--- Given entries Enclosed Below ---

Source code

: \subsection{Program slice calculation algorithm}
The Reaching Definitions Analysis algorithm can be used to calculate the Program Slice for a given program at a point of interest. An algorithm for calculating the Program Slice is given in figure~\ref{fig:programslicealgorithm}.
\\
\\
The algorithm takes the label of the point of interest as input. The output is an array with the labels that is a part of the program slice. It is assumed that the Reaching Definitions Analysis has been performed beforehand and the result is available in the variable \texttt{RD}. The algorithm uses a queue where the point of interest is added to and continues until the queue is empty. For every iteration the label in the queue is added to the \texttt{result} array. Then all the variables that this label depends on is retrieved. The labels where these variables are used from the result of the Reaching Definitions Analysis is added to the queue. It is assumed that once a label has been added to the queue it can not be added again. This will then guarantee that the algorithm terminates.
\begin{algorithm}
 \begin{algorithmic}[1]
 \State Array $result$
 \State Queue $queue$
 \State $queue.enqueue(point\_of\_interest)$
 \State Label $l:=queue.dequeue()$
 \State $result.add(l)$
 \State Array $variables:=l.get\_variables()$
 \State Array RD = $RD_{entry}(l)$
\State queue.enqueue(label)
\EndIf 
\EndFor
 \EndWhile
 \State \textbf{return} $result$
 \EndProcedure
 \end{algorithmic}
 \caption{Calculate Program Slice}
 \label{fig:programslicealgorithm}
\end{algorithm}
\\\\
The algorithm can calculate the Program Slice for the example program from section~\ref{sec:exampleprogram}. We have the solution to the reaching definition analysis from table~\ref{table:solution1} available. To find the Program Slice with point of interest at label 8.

--- End of Enclosed Given entries ---

__Work instruction__: Search the records above for the string "algorithmic". Report each line that has it.

__Response__:
 \begin{algorithmic}[1]
 \end{algorithmic}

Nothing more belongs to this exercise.